San Luis Obispo County officials adopted a management plan for a portion of the county’s groundwater Tuesday. It’s a plan required under California’s 2014 Sustainable Groundwater Management Act—or SGMA—a law that, for the first time in California’s history, placed rules on the use of groundwater, which supplies up to two-thirds of the state’s fresh water. The Paso Robles subbasin is one of the state’s most depleted underground water sources, after decades of overuse and mismanagement.
Under SGMA, new local governmental groups called Groundwater Sustainability Agencies—or GSAs—must come up with management plans for their local groundwater basins and submit those for state approval.

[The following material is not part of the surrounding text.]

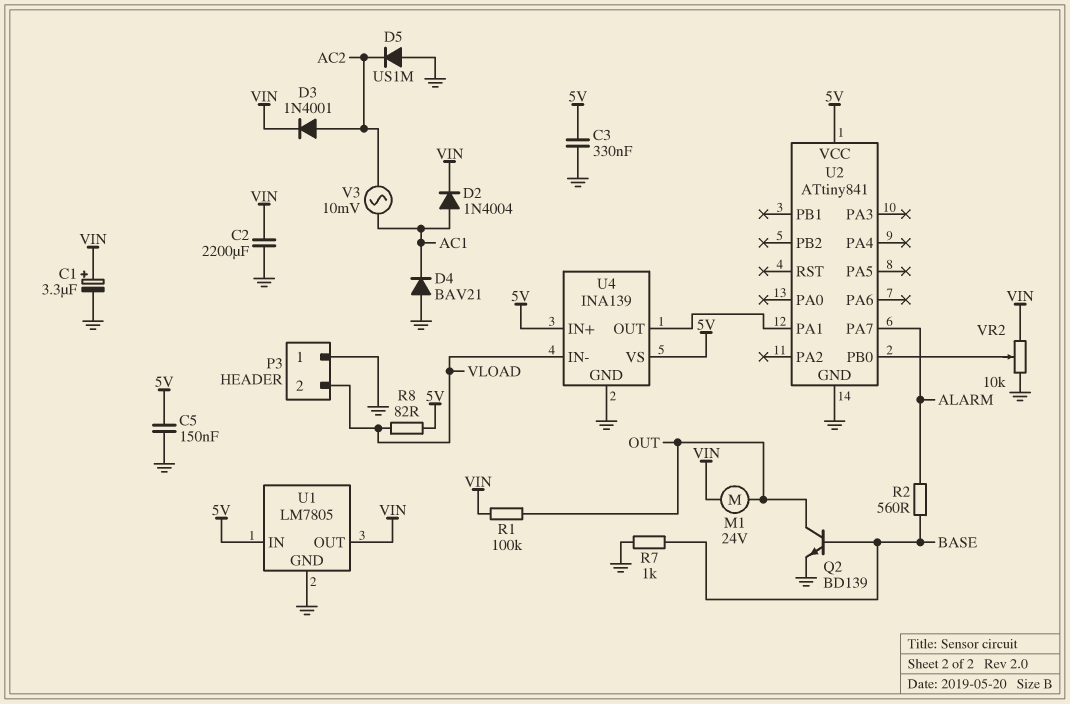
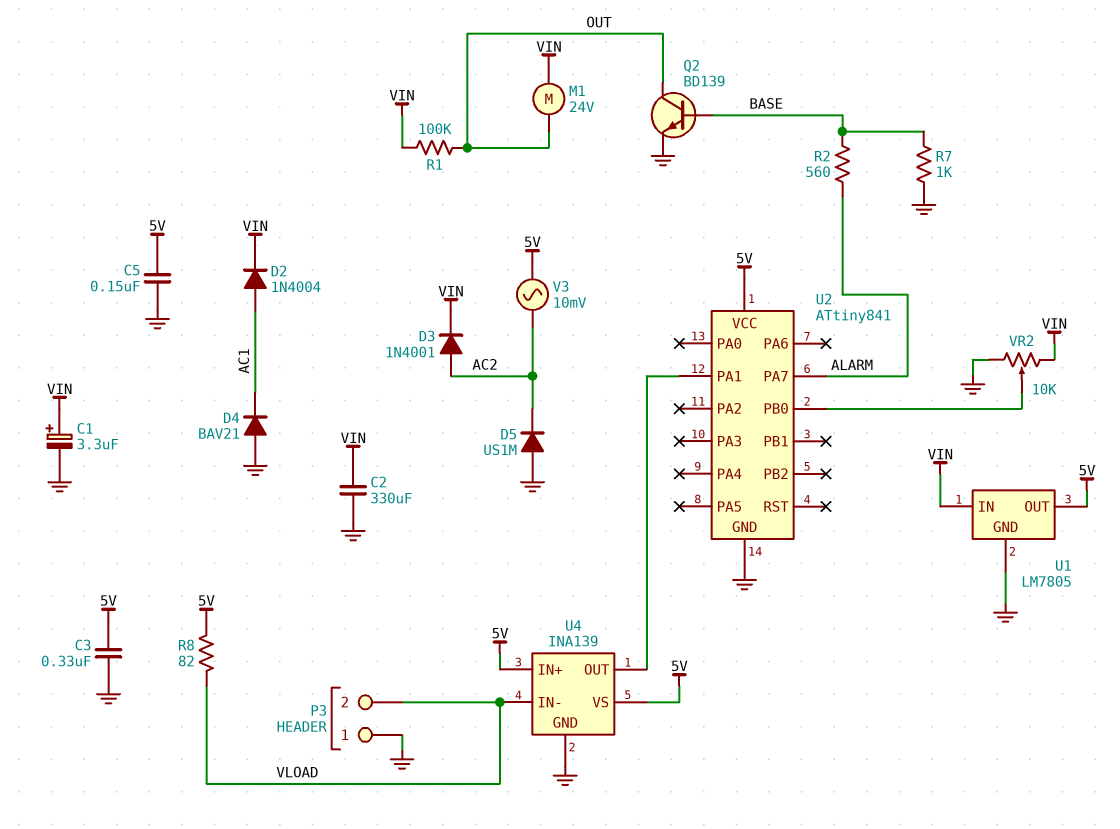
C2: 2200uF (GND, VIN) -> 330uF (GND, VIN)
U1 pin IN: 5V -> VIN
U1 pin OUT: VIN -> 5V
V3: AC 10mV (AC1, AC2) -> AC 10mV (5V, AC2)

In San Luis Obispo County, four county GSAs joined forces to draft a single plan for the Paso Robles subbasin, calling themselves the Paso Basin Cooperative Committee, or PBCC. Holding 61 percent of the voting power of the committee, north county district supervisor John Peschong is one of the main producers of the new plan.
“We had [a] board with the San Miguel Community Service District, with the Shandon/San Juan [Water District]—which are farmers, so there were farmers on our board, the city of Paso Robles—council member Hammon—and myself,” Peschong said at Tuesday’s meeting of the county supervisors. “And with that board, I think we've actually done the job that we set out to do.”

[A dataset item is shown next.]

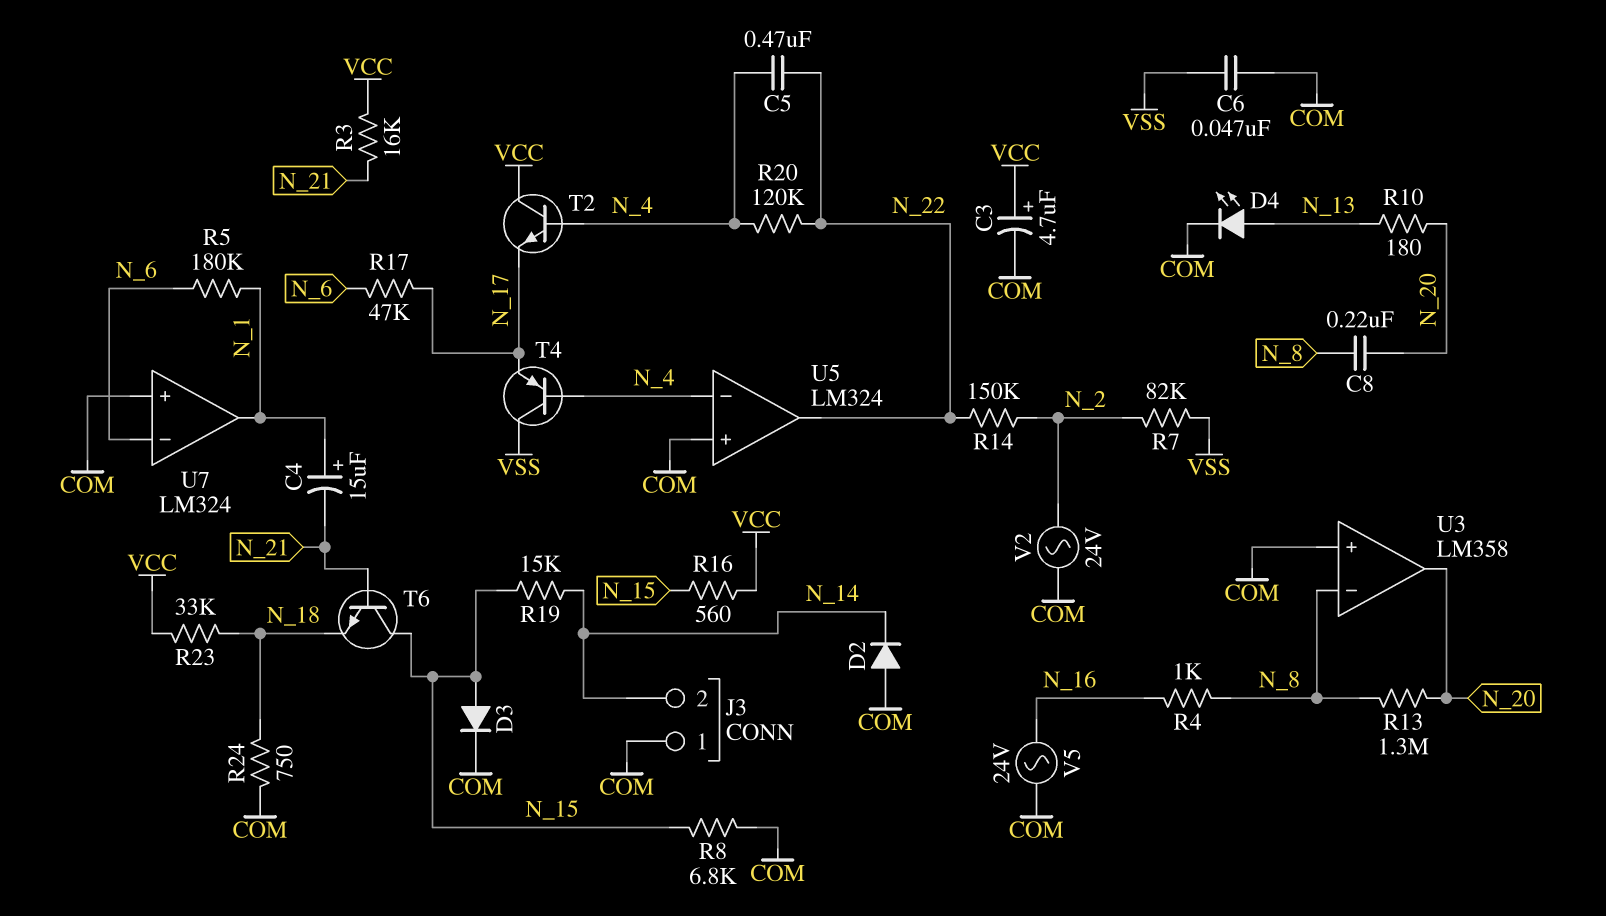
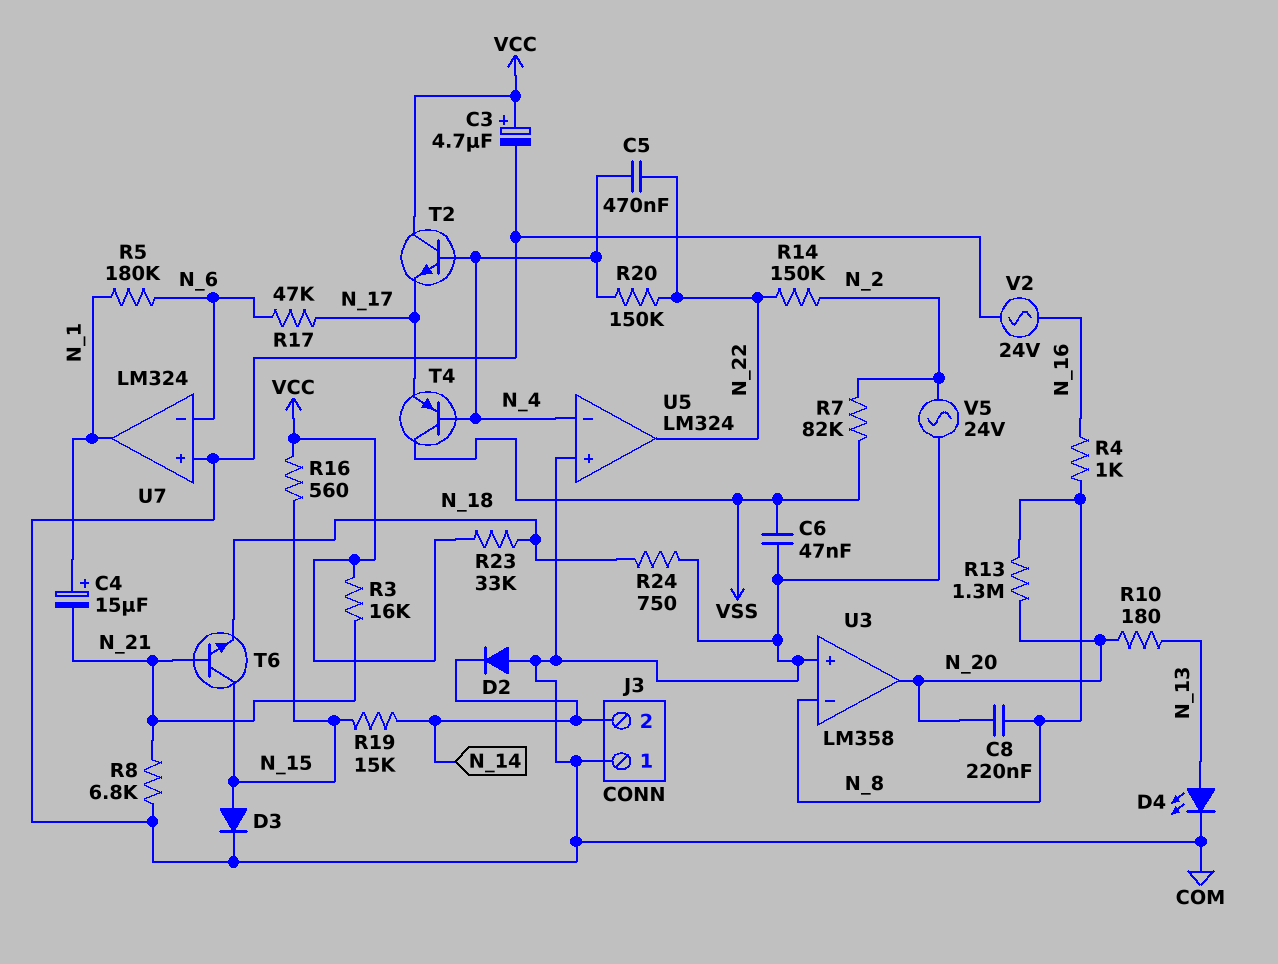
R8: 6.8k (COM, N_15) -> 6.8k (COM, N_21)
R20: 120k (N_4, N_22) -> 150k (N_4, N_22)
V2: AC 24V (COM, N_2) -> AC 24V (COM, N_16)
V5: AC 24V (COM, N_16) -> AC 24V (COM, N_2)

But others are not impressed with the plan Peschong and the other PBCC members have conceived. In the months before the draft plan was first publicly revealed in mid-August, agriculturalists in the Paso Robles area said they were being left out of the decision-making process.
“I was disappointed that we didn't get a seat at the table, I would have liked to have the agriculturists who use the water to be a little better represented,” Steve Carter, regional vineyard manager for J. Lohr Vineyards in Paso Robles, told KCBX News in late July. “We haven't had very much contact in meetings with the county...the [PBCC] hasn't really been proactive in getting the people that use most of the water together and say, ‘hey, here's what we're thinking. How is this going to affect you?’”
On Tuesday, supervisor Bruce Gibson applauded all the hard work county staff members put into working on the plan. But he said the PBCC failed to make difficult decisions about who actually can use how much of the county’s groundwater.
“Unfortunately, the hard conversations that need to be had, haven't been had yet,” Gibson said during board comment. “And as such, we see a plan before us that is almost completely devoid of specifics in its implementation.”
Gibson said a glaring error of the plan approved by the county and the city of Paso Robles Tuesday is that it doesn’t provide a mechanism for measuring current use. He said the plan should include a program to install meters now on all the wells that will be required metering in the future, under SGMA.
Now that the county supervisors signed off on the plan, it goes to the state Department of Water Resources for approval and tweaks, as Peschong said he thinks will happen; or rejection and an order to go back to the drawing board, as Gibson said is a possibility.